Singapore Exchange Ltd. will pay S$1 million ($743,000) into an education fund after two trading disruptions earned a reprimand from the city-state’s regulator and a bar on raising fees until fixes are cleared.
“There will be a moratorium on fee increases for the securities and derivatives markets with immediate effect until the improvements are completed,” the Monetary Authority of Singapore said on Wednesday after the exchange announced it will spend S$20 million to improve trading systems. “Following the discussion with MAS on the incidents, SGX has also decided to contribute S$1 million to its Investor Education Fund.”
The twin breakdowns in November and December marred the stewardship of Southeast Asia’s largest bourse by Chief Executive Officer Magnus Bocker, who’s stepping down next week to make way for Loh Boon Chye, formerly Bank of America Corp.’s head of Asia-Pacific global markets. Loh, who assumes his role July 14, faces the challenge of reviving stock-trading volumes, which have lagged Hong Kong’s. Bocker issued a public apology after the incidents, which disrupted trade for several hours.
“Financial institutions have the responsibility to ensure the resilience of their technological systems,” MAS Deputy Managing Director Ong Chong Tee said in a statement. “MAS takes a serious view of the incidents and will require SGX to improve its technology risk management.”
SGX shares climbed 1.3 percent to close at S$7.94 on Thursday, erasing a loss of as much as 0.6 percent. The company reported profit increased 16 percent to S$88.2 million in the quarter to March as revenue from derivatives jumped.

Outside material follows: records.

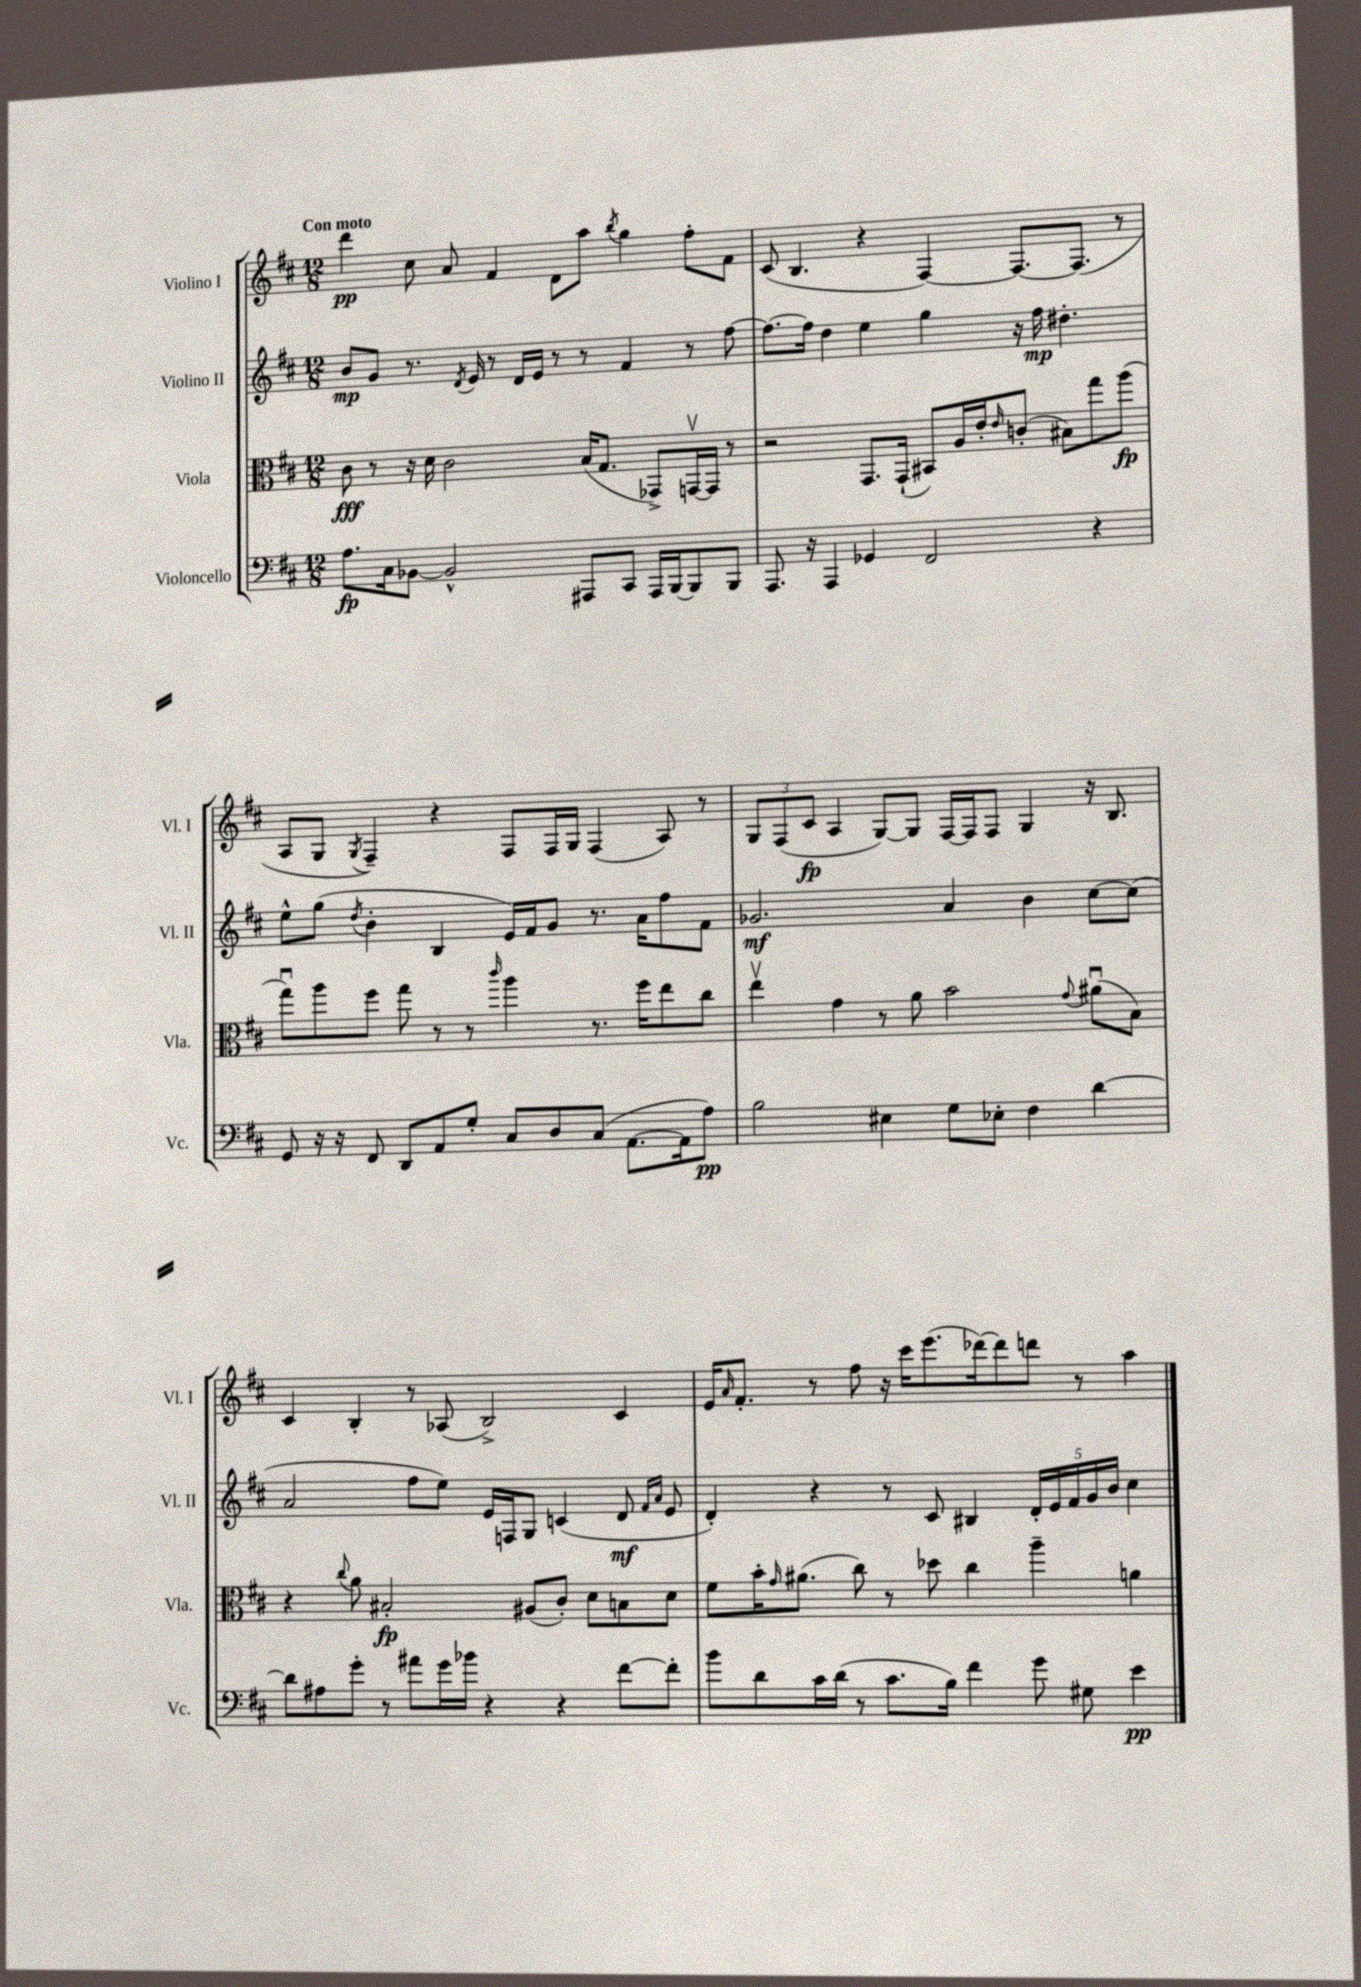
<<
\new StaffGroup <<
\new Staff = "s0" \with { instrumentName = "Violino I" shortInstrumentName = "Vl. I" } {
    \clef treble \key d \major \numericTimeSignature \time 12/8 \tempo "Con moto"
    d'''4\pp cis''8 a'8 fis'4 d'8 a''8 \acciaccatura { b''8 } g''4 fis''8-. fis'8 |
    cis'8( b4. r4 fis4~) fis8.~ fis8.( r8 |
    a8 g8 \acciaccatura { g8 } fis4--) r4 fis8 fis16 g16 fis4( a8) r8 |
    \tuplet 3/2 { g8 fis8( cis'8\fp } a4 g8~) g8 fis16~ fis16 fis8 g4 r16 b8. |
    cis'4 b4-. r8 aes8( b2->) cis'4 |
    e'16 \grace { a'16 } fis'8.-. r8 fis''8 r16 cis'''16 e'''8.( des'''16~) des'''8 d'''8 r8 a''4 \bar "|." |
}
\new Staff = "s1" \with { instrumentName = "Violino II" shortInstrumentName = "Vl. II" } {
    \clef treble \key d \major \numericTimeSignature \time 12/8
    b'8\mp g'8 r8. \acciaccatura { d'8 } e'16 r8 d'16 e'16 r8 r8 fis'4 r8 fis''8~ |
    fis''8.~ fis''16 d''4 e''4 g''4 r16 fis''16\mp dis''4.-. |
    e''8-^ g''8( \acciaccatura { d''8 } b'4-. b4 e'16) fis'16 g'8 r8. a'16 fis''8 fis'8 |
    ges'2.\mf a'4 b'4 cis''8~ cis''8( |
    a'2 fis''8 e''8) e'16 f16 g8 c'4( d'8\mf \grace { fis'16 a'16 } e'8 |
    d'4-.) r4 r8 cis'8 bis4 \tuplet 5/4 { d'16-. e'16 fis'16 g'16 b'16 } cis''4 \bar "|." |
}
\new Staff = "s2" \with { instrumentName = "Viola" shortInstrumentName = "Vla." } {
    \clef alto \key d \major \numericTimeSignature \time 12/8
    cis'8\fff r8 r16 d'16 cis'2 b16( g8. ges,8->) g,16~\upbow g,16 r8 |
    r2 g,8. g,16-!( bis,8) a16 e'16-. \grace { e'16 } c'8-.( bis8) g''8 a''8\fp( |
    g''8\downbow) a''8 fis''8 g''8 r8 r8 \grace { cis'''16 } a''4 r8. fis''16 e''8 cis''8 |
    e''4\upbow g'4 r8 a'8 b'2 \appoggiatura { g'8 } ais'8\downbow( b8) |
    r4 \appoggiatura { cis''8 } a'8 bis2-.\fp ais8( cis'8-.) d'8 b8 d'8 |
    fis'8 b'16-. \grace { g'16 } ais'8.( cis''8) r8 des''8 cis''4 a''4-- a'4 \bar "|." |
}
\new Staff = "s3" \with { instrumentName = "Violoncello" shortInstrumentName = "Vc." } {
    \clef bass \key d \major \numericTimeSignature \time 12/8
    a8.\fp cis16 bes,8~ bes,2-^ ais,,8 cis,8 ais,,16 b,,16~ b,,8 b,,8 |
    a,,8. r16 a,,4 ges,4 fis,2 r4 |
    g,8 r16 r16 fis,8 d,8 a,8 g8-. cis8 d8 cis8( a,8.~ a,16 a8\pp) |
    b2 eis4 g8 ees8-. fis4 d'4~ |
    d'8 ais8 g'8-. r8 ais'8 g'16 bes'16 r4 r4 fis'8~ fis'8-. |
    b'8 d'8 cis'16 d'16( r8 cis'8. b16) fis'4 g'8 gis8 e'4\pp \bar "|." |
}
>>
>>
\layout { \context { \Score \remove "Bar_number_engraver" } }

While the SGX met an obligation to maintain orderly markets, it fell below service-recovery standards, the regulator said. Until the remedial measures are verified by an independent expert and the MAS is satisfied, SGX won’t raise fees, it said.
“There shouldn’t be a huge impact from the fee-increase moratorium,” said Bernard Aw, a strategist at IG Ltd. in Singapore. “While moves to beef up SGX’s IT infrastructure should help to minimize future disruptions and restore investor confidence in the market, SGX needs to address the bigger problem of low equities trading volume.”

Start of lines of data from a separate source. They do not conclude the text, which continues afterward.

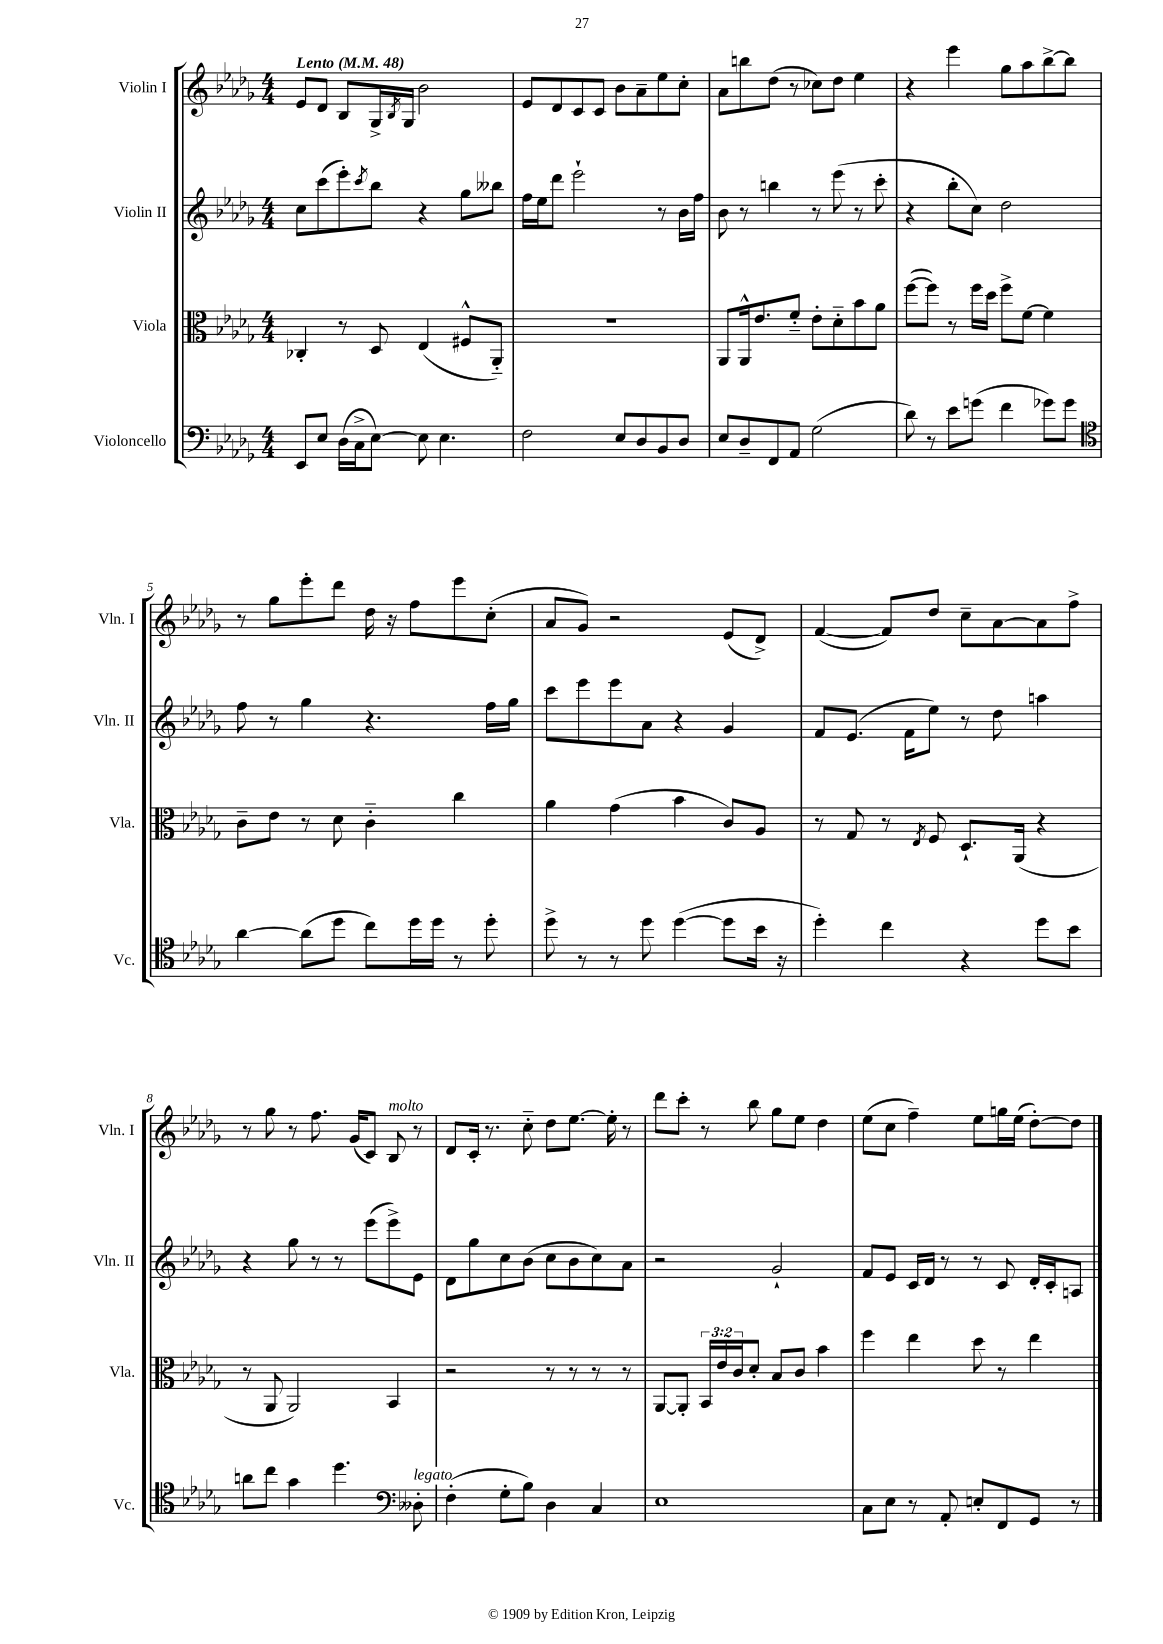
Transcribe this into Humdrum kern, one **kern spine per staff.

**kern	**kern	**kern	**kern
*part4	*part3	*part2	*part1
*staff4	*staff3	*staff2	*staff1
*I"Violoncello	*I"Viola	*I"Violin II	*I"Violin I
*I'Vc.	*I'Vla.	*I'Vln. II	*I'Vln. I
*clefF4	*clefC3	*clefG2	*clefG2
*k[b-e-a-d-g-]	*k[b-e-a-d-g-]	*k[b-e-a-d-g-]	*k[b-e-a-d-g-]
*M4/4	*M4/4	*M4/4	*M4/4
*MM48	*MM48	*MM48	*MM48
=1	=1	=1	=1
!	!	!	!LO:TX:a:B:t=Lento
8EE-/L	4C-X'/	8cc\L	8e-/L
8E-/J	.	(8ccc\	8d-/J
(16D-\LL	8r	8eee-'\)	8B-/L
16C^\J	.	.	.
.	.	8qccc/	.
[8E-\J)	8D-/	8bb-\J	16G-^/L
.	.	.	8qB-/
.	.	.	16G-/JJ
8E-\]	(4E-/	4r	2b-\
4.E-\	.	.	.
.	8F#X^^/L	8gg-\L	.
.	8AA-/J)	8bb--X\J	.
=2	=2	=2	=2
2F\	1r	16ff\LL	8e-/L
.	.	16ee-\J	.
.	.	8ddd-\J	8d-/
.	.	2eee-`\	8c/
.	.	.	8c/J
8E-/L	.	.	8b-\L
8D-/	.	.	8a-~\
8BB-/	.	8r	8ee-\
8D-/J	.	16b-\LL	8cc'\J
.	.	16ff\JJ	.
=3	=3	=3	=3
8E-/L	8AA-/L	8b-\	8a-\L
8D-~/	16AA-^^/k	8r	8bbn\
.	8.e-/	.	.
8FF/	.	4bbn\	(8dd-\J
8AA-/J	8f/J	.	8r
(2G-\	8e-'\L	8r	8cc-X\L)
.	8d-\	(8eee-\	8dd-\J
.	8b-\	8r	4ee-\
.	8a-\J	8ccc'\	.
=4	=4	=4	=4
8d-\)	([8ff\L	4r	4r
8r	8ff\J])	.	.
8e-\L	8r	8bb-'\L	4eee-\
(8gn\J	16ff\LL	8cc\J)	.
.	16dd-\JJ	.	.
4f\	8ff^\L	2dd-\	8gg-\L
.	[8f\J	.	8aa-\
8g-X\L)	4f\]	.	[8bb-^\
8g-\J	.	.	8bb-\J]
!!LO:LB:g=z
=5	=5	=5	=5
*clefC4	*	*	*
[4a-\	8c~\L	8ff\	8r
.	8e-\J	8r	8gg-\L
(8a-\L]	8r	4gg-\	8eee-'\
8dd-\J	8d-\	.	8ddd-\J
8cc\L)	4c\	4.r	16dd-\
.	.	.	16r
16dd-\L	.	.	8ff\L
16dd-\JJ	.	.	.
8r	4cc\	.	8eee-\
8dd-'\	.	16ff\LL	(8cc'\J
.	.	16gg-\JJ	.
=6	=6	=6	=6
8dd-^\	4a-\	8ccc\L	8a-/L
8r	.	8eee-\	8g-/J)
8r	(4g-\	8eee-\	2r
8dd-\	.	8a-\J	.
([4dd-\	4b-\	4r	.
8dd-\L]	8c/L)	4g-/	(8e-/L
16b-\Jk	8A-/J	.	8d-^/J)
16r	.	.	.
=7	=7	=7	=7
4dd-'\)	8r	8f/L	([4f/
.	8G-/	(8.e-/J	.
4cc\	8r	.	8f/L])
.	.	16f\KL	.
.	8qE-/	.	.
.	8F/	8ee-\J)	8dd-/J
4r	8.D-`/L	8r	8cc~\L
.	.	8dd-\	[8a-\
.	(16AA-/Jk	.	.
8dd-\L	4r	4aan\	8a-\]
8b-\J	.	.	8ff^\J
!!LO:LB:g=z
=8	=8	=8	=8
8an\L	8r	4r	8r
8cc\J	8AA-/	.	8gg-\
4g-\	2AA-/)	8gg-\	8r
.	.	8r	8.ff\
4.dd-\	.	8r	.
.	.	.	(16g-/KL
.	.	(8eee-\L	8c/J)
!	!	!	!LO:TX:a:i:t=molto
.	4BB-/	8eee-^\)	8B-/
*clefF4	*	*	*
!LO:TX:a:i:t=legato	!	!	!
8D--X'\	.	8e-\J	8r
=9	=9	=9	=9
(4F'\	2r	8d-\L	8d-/L
.	.	8gg-\	16c'/Jk
.	.	.	8.r
8G-'\L	.	8cc\	.
8B-\J)	.	(8b-\J	8cc\
4D-\	8r	8cc\L	8dd-\L
.	8r	8b-\	[8.ee-\J
4C/	8r	8cc\)	.
.	.	.	16ee-'\]
.	8r	8a-\J	8r
=10	=10	=10	=10
1E-	[8AA-/L	2r	8ddd-\L
.	8AA-'/J]	.	8ccc'\J
.	24BB-/LL	.	8r
.	24e-/	.	.
.	24c/J	.	.
.	8d-'/J	.	8bb-\
.	8B-/L	2g-`/	8gg-\L
.	8c/J	.	8ee-\J
.	4b-\	.	4dd-\
=11	=11	=11	=11
8C\L	4ff\	8f/L	(8ee-\L
8E-\J	.	8e-/J	8cc\J
8r	4ee-\	16c/LL	4ff~\)
.	.	16d-/JJ	.
8AA-'/	.	8r	.
8En'/L	8dd-\	8r	8ee-\L
8FF/	8r	8c/	16ggn\L
.	.	.	(16ee-\JJ
8GG-/J	4ee-\	16d-'/LL	[8dd-'\L)
.	.	16c'/J	.
8r	.	8An/J	8dd-\J]
==	==	==	==
*-	*-	*-	*-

Average daily turnover on the Singapore bourse was $864 million this year through Thursday, little changed from a year earlier, according to data compiled by Bloomberg. That compares with Hong Kong, where trading almost doubled to $16 billion.
The Nov. 5 failure disrupted trade for 144 minutes and prompted the formation of a committee of inquiry. It was followed a month later by the second disruption as a software error caused the exchange to delay trade more than three hours.
Some of the world’s biggest exchanges suffered from disruptions last year, including Deutsche Boerse AG’s Xetra platform. As technology is getting more complex, it’s important for SGX to design systems that are as robust as possible, Quah Wee Ghee, head of the independent investigation committee into the failures, said at a briefing in Singapore on Wednesday.
“SGX has recognized the seriousness and severity of the incident,” Chairman Chew Choon Seng said. “We’ve taken measures to minimize such incidents from recurring. With the adoption of the committee’s recommendations, we are confident that SGX infrastructure will be more resilient.”
The exchange said November’s outage was caused by a faulty component at a backup-power supply equipment in a data center operated by a third party. It accepted responsibility for the disruption and pledged to strengthen technology systems.
“The disruption is very bad for the reputation of SGX as it struggles to revive stock-trading volumes,” said Ernest Lim, a trader at CIMB Group Holdings Bhd. in Singapore. “They should have robust backup systems to minimize future disruptions.”